National Cancer Institute (NCI) Approves Trial Design for Collaborative Study
TUSTIN, Calif., Jan. 21 /PRNewswire-FirstCall/ -- Peregrine Pharmaceuticals, Inc. (Nasdaq: PPHM - News) and the New Approaches to Brain Tumor Therapy Consortium announced today that they have received approval from the NCI for their clinical protocol to treat Glioblastoma Multiforme, a deadly form of brain cancer, using Cotara®. The protocol was approved by the Protocol Review Committee of the NCI Cancer Therapy Evaluation Program (CTEP). Peregrine and NABTT are currently in the process of initiating the multi- center study at participating institutions.
The NCI-approved protocol, titled "An Open-Label, Dose Confirmation and Dosimetry Study of Interstitial 131I-chTNT-1/B (Cotara)® for the Treatment of Glioblastoma Multiforme at 1st or 2nd Relapse," will evaluate safety, radiation exposure and efficacy of a single dose of Cotara®.

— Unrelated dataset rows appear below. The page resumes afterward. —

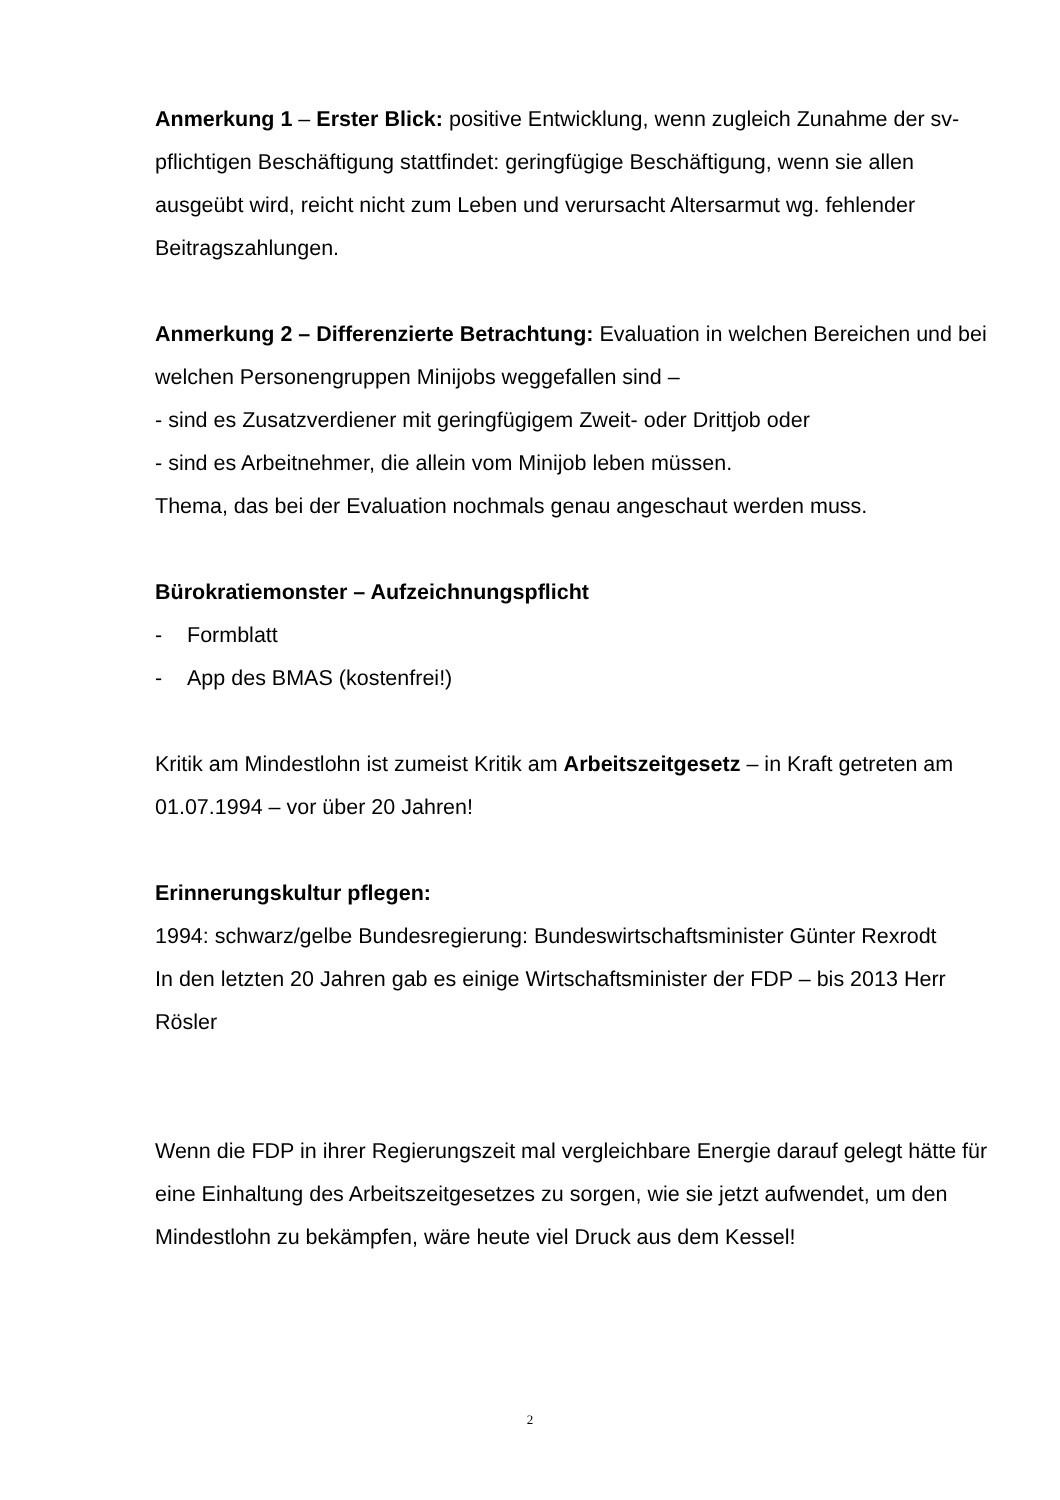Anmerkung 1 – Erster Blick: positive Entwicklung, wenn zugleich Zunahme der sv-pflichtigen Beschäftigung stattfindet: geringfügige Beschäftigung, wenn sie allen ausgeübt wird, reicht nicht zum Leben und verursacht Altersarmut wg. fehlender Beitragszahlungen.
Anmerkung 2 – Differenzierte Betrachtung: Evaluation in welchen Bereichen und bei welchen Personengruppen Minijobs weggefallen sind –
- sind es Zusatzverdiener mit geringfügigem Zweit- oder Drittjob oder
- sind es Arbeitnehmer, die allein vom Minijob leben müssen.
Thema, das bei der Evaluation nochmals genau angeschaut werden muss.
Bürokratiemonster – Aufzeichnungspflicht
- Formblatt
- App des BMAS (kostenfrei!)
Kritik am Mindestlohn ist zumeist Kritik am Arbeitszeitgesetz – in Kraft getreten am 01.07.1994 – vor über 20 Jahren!
Erinnerungskultur pflegen:
1994: schwarz/gelbe Bundesregierung: Bundeswirtschaftsminister Günter Rexrodt
In den letzten 20 Jahren gab es einige Wirtschaftsminister der FDP – bis 2013 Herr Rösler
Wenn die FDP in ihrer Regierungszeit mal vergleichbare Energie darauf gelegt hätte für eine Einhaltung des Arbeitszeitgesetzes zu sorgen, wie sie jetzt aufwendet, um den Mindestlohn zu bekämpfen, wäre heute viel Druck aus dem Kessel!
2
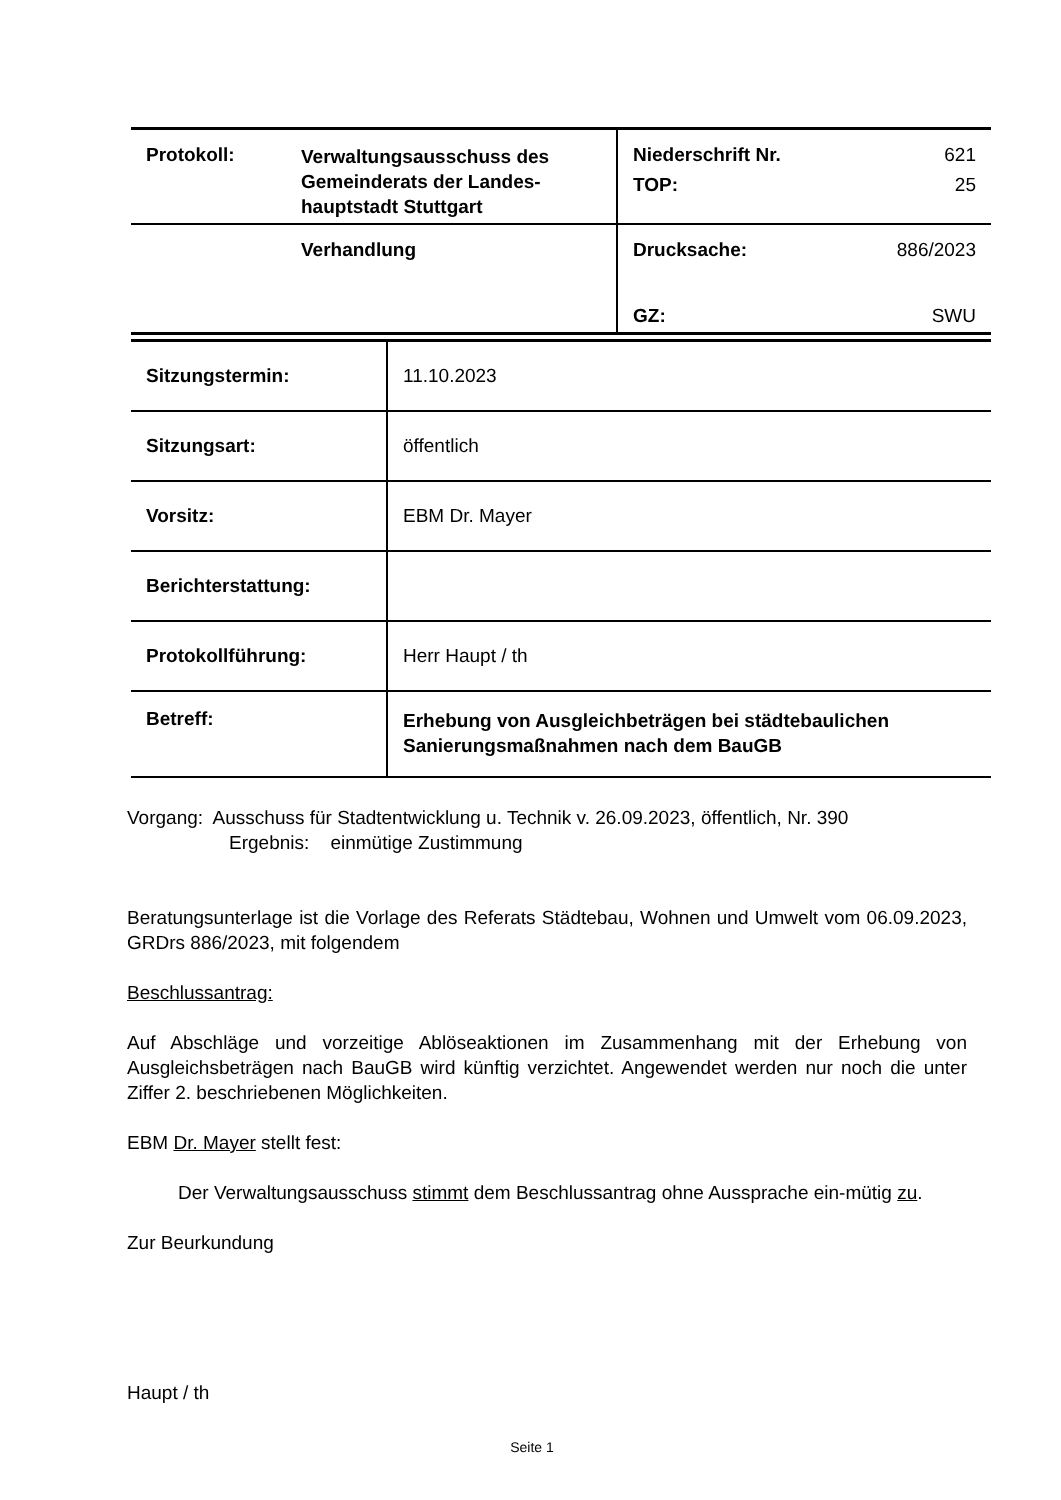| Protokoll: | Verwaltungsausschuss des Gemeinderats der Landes-hauptstadt Stuttgart | / Niederschrift Nr. / 621 / / TOP: / 25 / |
| | Verhandlung | / Drucksache: / 886/2023 / / GZ: / SWU / |
| Sitzungstermin: | 11.10.2023 |
| Sitzungsart: | öffentlich |
| Vorsitz: | EBM Dr. Mayer |
| Berichterstattung: | |
| Protokollführung: | Herr Haupt / th |
| Betreff: | Erhebung von Ausgleichbeträgen bei städtebaulichen Sanierungsmaßnahmen nach dem BauGB |
Vorgang: Ausschuss für Stadtentwicklung u. Technik v. 26.09.2023, öffentlich, Nr. 390
Ergebnis: einmütige Zustimmung
Beratungsunterlage ist die Vorlage des Referats Städtebau, Wohnen und Umwelt vom 06.09.2023, GRDrs 886/2023, mit folgendem
Beschlussantrag:
Auf Abschläge und vorzeitige Ablöseaktionen im Zusammenhang mit der Erhebung von Ausgleichsbeträgen nach BauGB wird künftig verzichtet. Angewendet werden nur noch die unter Ziffer 2. beschriebenen Möglichkeiten.
EBM Dr. Mayer stellt fest:
Der Verwaltungsausschuss stimmt dem Beschlussantrag ohne Aussprache ein-mütig zu.
Zur Beurkundung
Haupt / th
Seite 1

Prior Phase I and Phase II brain cancer studies examined safety and efficacy of Cotara® administered through single or multiple infusions. Data from these two studies indicated that safety and efficacy were related to total radioactive dose delivered rather than the number of infusions used to deliver the drug. Based on this information, Peregrine designed the current protocol using a single dose, which enhances patient convenience and simultaneously lowers the overall cost of manufacturing and related expenses. The approved protocol represents the first part of Peregrine's FDA-approved product registration clinical trial for Cotara®.
About Cotara® and Tumor Necrosis Therapy (TNT)
Cotara® is the registered trademark for a chimeric TNT antibody attached to Iodine 131, a radioactive agent. Cotara® is designed to bind to the dead or dying tissue within the tumor and, once bound, its radioisotope irradiates nearby cells resulting in the death of nearby tumor cells.
Rapidly growing tumors quickly outgrow their blood supply resulting in a region of tumor cells that do not receive adequate oxygen, nutrients and waste removal. The accumulation of dying cells results in the formation of a dead, or necrotic, core present in virtually all solid tumors beyond a very small size. TNT-based products directly target and bind to dead and dying tumor cells found in virtually all solid tumors. By using the necrotic core as a stable anchorage in the heart of a tumor, TNT-based therapeutic agents have the potential to deliver therapeutic agents preferentially targeted to virtually all solid tumors, including brain, lung, colon, breast, liver, prostate and pancreatic cancers.